Written task 1: Copy the dragonfly painting passage from "I remember my" up to and including "one to paint?".

Document section:
I remember my sister Jill telling me she had a particular affinity for dragonflies, but I couldn’t recall why. In advance of her birthday, I researched dragonflies online and was amazed to discover there are over 3,000 existing species of true dragonflies, with another 2,000 or so damselflies (related to dragonflies but smaller with slimmer bodies). How would I ever pick which one to paint?

I experimented with several different versions before I found one that felt just right. I decided to start with a wet-on-wet application of Viridian on the wings before dropping in dots of Prussian Blue. I left the upper edges of both sets of wings unpainted until the rest of the wings had dried, then applied a wet-on-dry light layer of Yellow Ochre. I used Payne’s Gray interspersed with Prussian Blue for the segmented body and head. Then came the really hard part: I used my thinnest brush tip to carefully paint the delicate patterns on the wings. The end result was something that looked to me like a henna design most commonly found in India.

Plotted data images
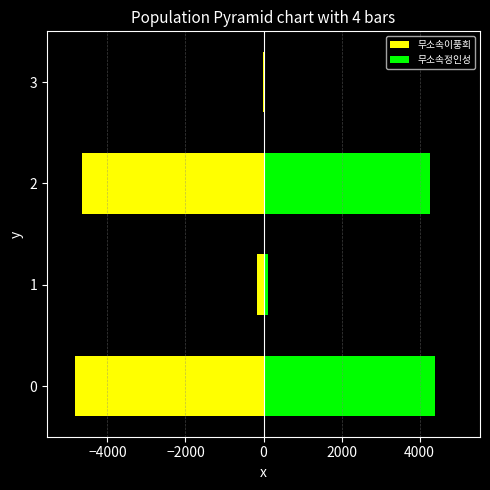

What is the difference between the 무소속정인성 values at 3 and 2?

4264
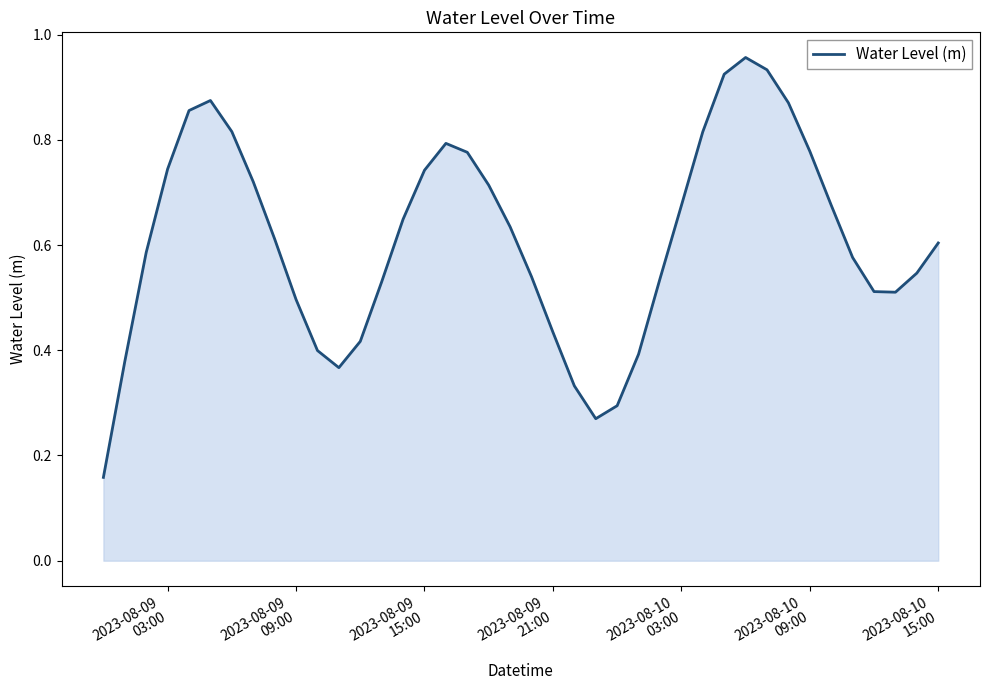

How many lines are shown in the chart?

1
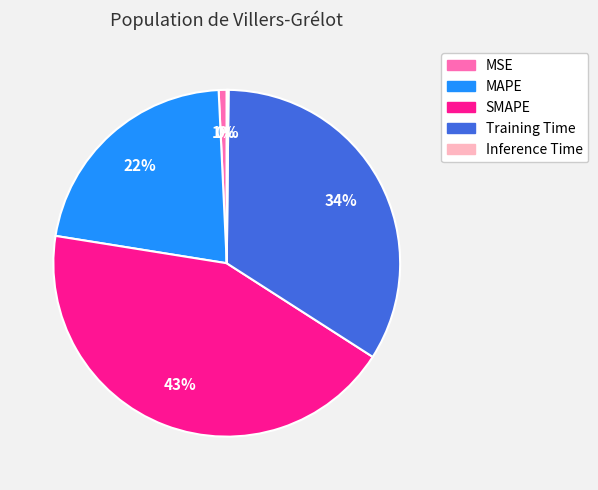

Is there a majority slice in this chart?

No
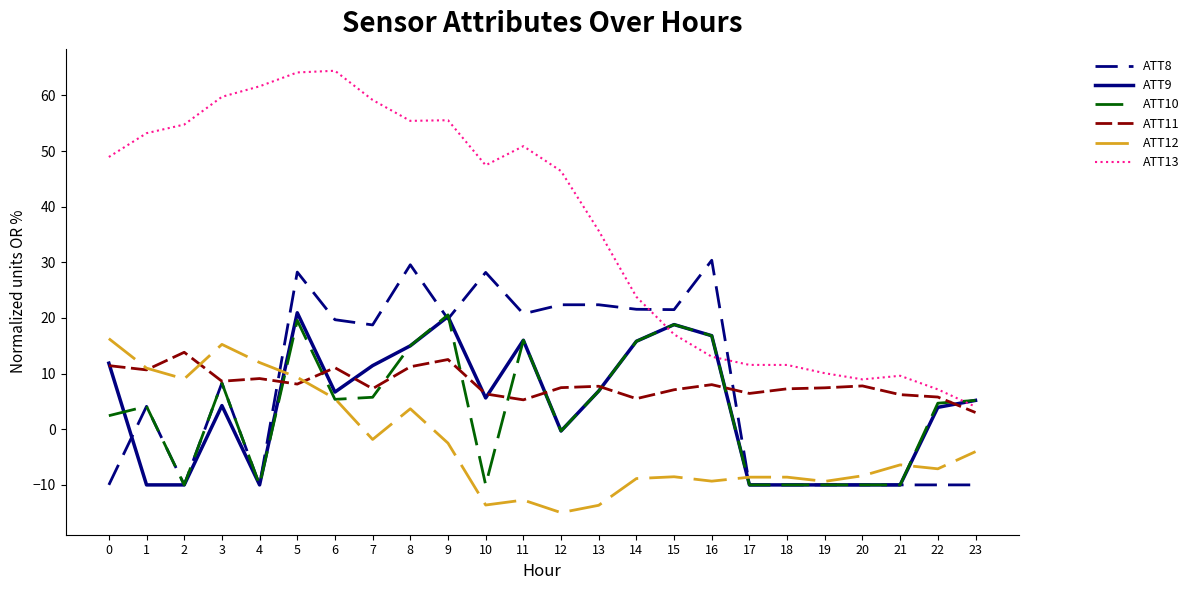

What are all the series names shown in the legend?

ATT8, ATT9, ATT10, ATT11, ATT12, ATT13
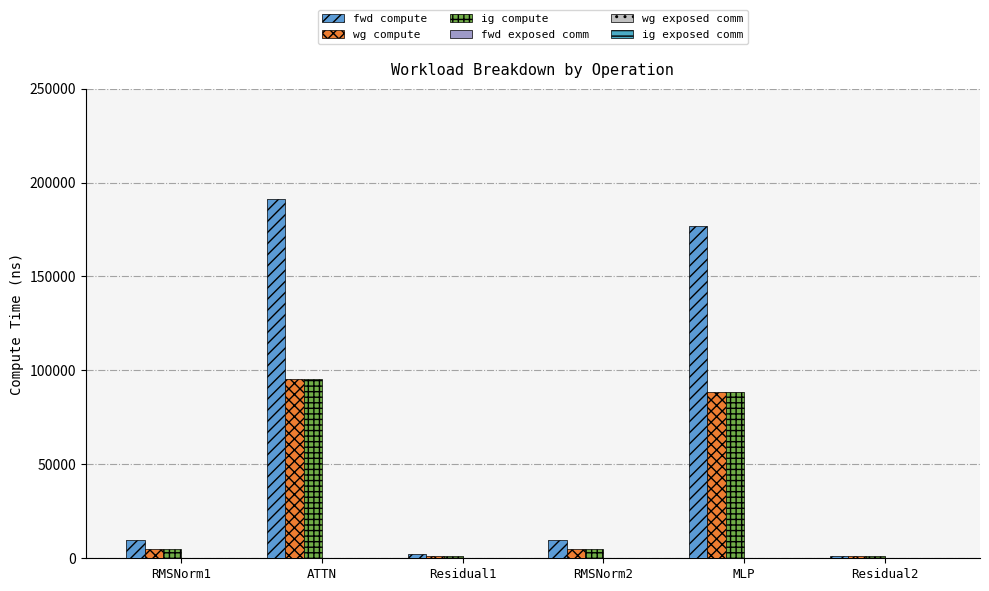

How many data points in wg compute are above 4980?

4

--

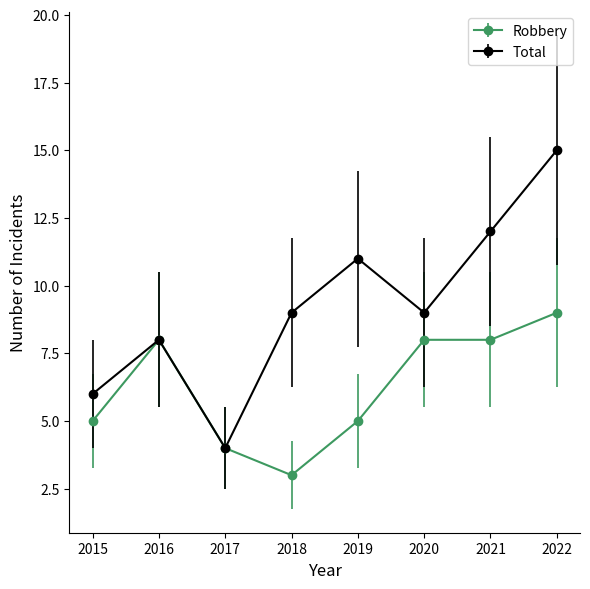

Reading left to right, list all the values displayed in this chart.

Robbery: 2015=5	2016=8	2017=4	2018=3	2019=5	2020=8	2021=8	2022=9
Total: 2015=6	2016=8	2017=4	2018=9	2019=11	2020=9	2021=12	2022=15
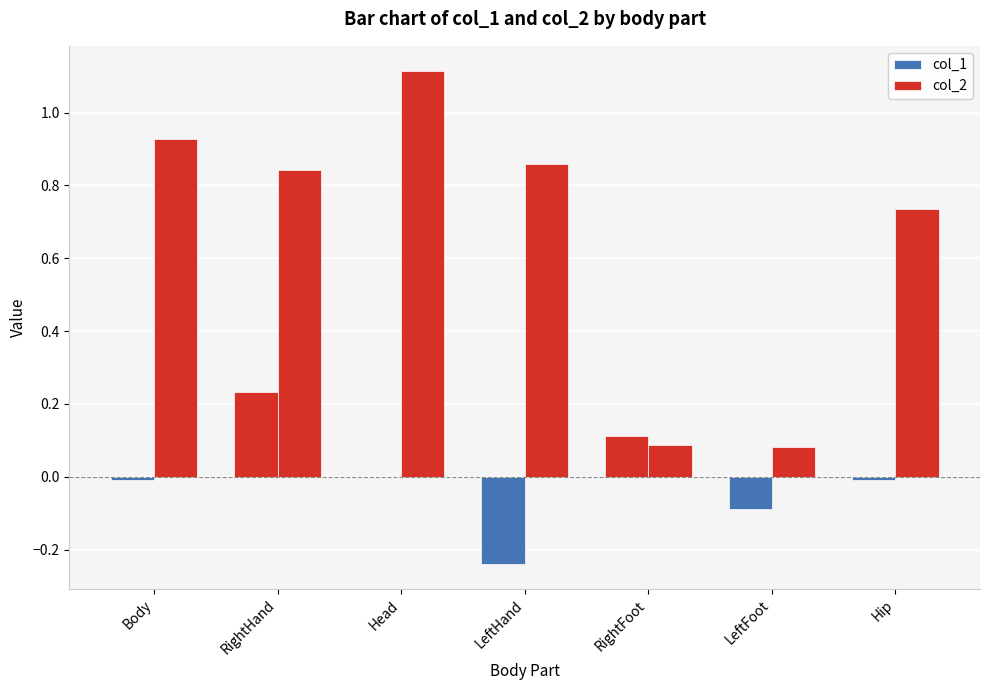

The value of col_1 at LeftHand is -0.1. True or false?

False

Written task 2: Pick out every line in the rows that contains the word "chart", and copy each of those lines.

Response 1:
I remember my sister Jill telling me she had a particular affinity for dragonflies, but I couldn’t recall why. In advance of her birthday, I researched dragonflies online and was amazed to discover there are over 3,000 existing species of true dragonflies, with another 2,000 or so damselflies (related to dragonflies but smaller with slimmer bodies). How would I ever pick which one to paint?

Response 2:
How many lines are shown in the chart?
Is there a majority slice in this chart?
Reading left to right, list all the values displayed in this chart.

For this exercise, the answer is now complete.